CHRIST’S HEAVENLY MINISTRY
Christ’s heavenly ministry began with His ascension. How much greater and far-reaching is this than His earthly ministry! The scene in Revelation 4 and 5 presents Christ in ascension. When Christ ascended, the heavens became busy. Here Christ is not sitting but standing. John saw “a Lamb standing” who had just recently been slain (Rev. 5:6). This Christ had seven eyes to observe. He was active and aggressive.
In the opening chapters of Revelation Christ is seen walking in the midst of the churches (1:20; 2:1). There are many churches on this earth, all needing His care. How could He be sitting with nothing to do? Just recently there was a volcanic eruption here in the northwest. Some of you who are here live quite near that site. The Lord has been busy these few days, taking care of you! I am grateful to the Lord that, in spite of much loss and suffering by many, you saints here have been spared. He is the Ruler of kings. He administrates the whole universe, including the eruption of that volcano. That disaster will cause many to turn and call on Him. The news reports quoted some who said that, though they were not in the habit of praying, this event turned them to pray and to decide to go to church. Even our meeting together is under His operation. The Lord has kept me in good health so that we could be together for these messages. We are all under His operation.
THE CORRESPONDING MINISTRIES OF PAUL AND JOHN
Christ’s heavenly ministry to build up the church is carried out by two other ministries, Paul’s and John’s. As Colossians 1:25 says, Paul’s ministry was to complete the word of God. Surely Paul’s fourteen Epistles are a completion of the divine revelation. What a big hole there would be in the New Testament without them! Paul’s ministry was to complete God’s economy, or, in other words, to carry out Christ’s heavenly ministry. What Paul did on earth was a response to what Christ was doing in the heavens. Paul’s ministry echoed Christ’s. The two ministries were actually two ends of one ministry. The two corresponded for the producing and completing of the church.
Paul’s ministry did complete God’s economy, yet within a quarter century after his departure, the church fell into heresy. Paul’s last book, 2 Timothy, was written about A.D. 66. During the next twenty-five years or so heresies sprang up, claiming that Christ was not God or that Christ had not come in the flesh. Thus, about A.D. 90 John’s writings appeared. The Gospel of John was written to testify to the fact that Christ was indeed God (John 1:1; 20:28). His first Epistle was written to confirm that Christ had truly come in the flesh (1 John 4:2-3).

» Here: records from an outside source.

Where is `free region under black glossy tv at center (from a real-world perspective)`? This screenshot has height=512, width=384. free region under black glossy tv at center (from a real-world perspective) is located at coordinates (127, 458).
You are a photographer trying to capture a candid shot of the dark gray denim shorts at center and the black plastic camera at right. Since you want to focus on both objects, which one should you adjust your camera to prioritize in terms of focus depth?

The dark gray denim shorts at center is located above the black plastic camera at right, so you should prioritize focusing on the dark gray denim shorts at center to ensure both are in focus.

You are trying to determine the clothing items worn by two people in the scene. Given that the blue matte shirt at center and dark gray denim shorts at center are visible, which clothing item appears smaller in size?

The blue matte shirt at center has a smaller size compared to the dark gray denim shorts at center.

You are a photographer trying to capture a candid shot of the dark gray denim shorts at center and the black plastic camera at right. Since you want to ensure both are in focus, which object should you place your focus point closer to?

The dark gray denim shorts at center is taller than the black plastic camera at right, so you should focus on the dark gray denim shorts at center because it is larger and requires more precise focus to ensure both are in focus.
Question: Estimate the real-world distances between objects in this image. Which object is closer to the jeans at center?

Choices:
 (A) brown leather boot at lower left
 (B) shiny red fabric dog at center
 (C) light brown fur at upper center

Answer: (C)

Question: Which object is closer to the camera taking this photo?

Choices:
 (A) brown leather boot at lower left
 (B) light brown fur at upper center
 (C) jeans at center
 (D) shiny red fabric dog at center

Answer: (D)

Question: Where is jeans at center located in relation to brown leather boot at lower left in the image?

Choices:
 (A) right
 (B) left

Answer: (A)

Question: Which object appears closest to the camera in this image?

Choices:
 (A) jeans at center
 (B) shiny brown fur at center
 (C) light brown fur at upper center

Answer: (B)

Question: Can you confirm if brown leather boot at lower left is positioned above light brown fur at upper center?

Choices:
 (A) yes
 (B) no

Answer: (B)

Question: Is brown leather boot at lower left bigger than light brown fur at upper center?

John’s ministry, then, was to mend the damage which had been done to Paul’s ministry. If the sleeve of my jacket gets ripped, it must be mended according to the original pattern. To make it tighter or longer while mending it would just be to further damage it. All it needs is to be made stronger where it was ripped; then it is properly mended. The Lord’s recovery today is in the time of the mending ministry. We must therefore be brought back to the original, but in a strengthened way. Some who claim to be in the line of the recovery are turning out a jacket with a sleeve that is tighter or longer than the original; to mend the sleeve in such a way is only to further damage it.
How can we say that John’s ministry is stronger than Paul’s? In other messages we have said that Paul’s ministry is stronger than John’s! Now we are speaking from another standpoint. Paul did tell us that the church is the Body of Christ, the fullness of the One who fills all in all, the household of God, the house of God, the kingdom of God, the bride, and the warrior. But Paul did not tell us that the church is a lampstand. Nor did he tell us that the church will consummate in the New Jerusalem. Is a city not greater than a house? John’s ministry is stronger, deeper, and higher than Paul’s!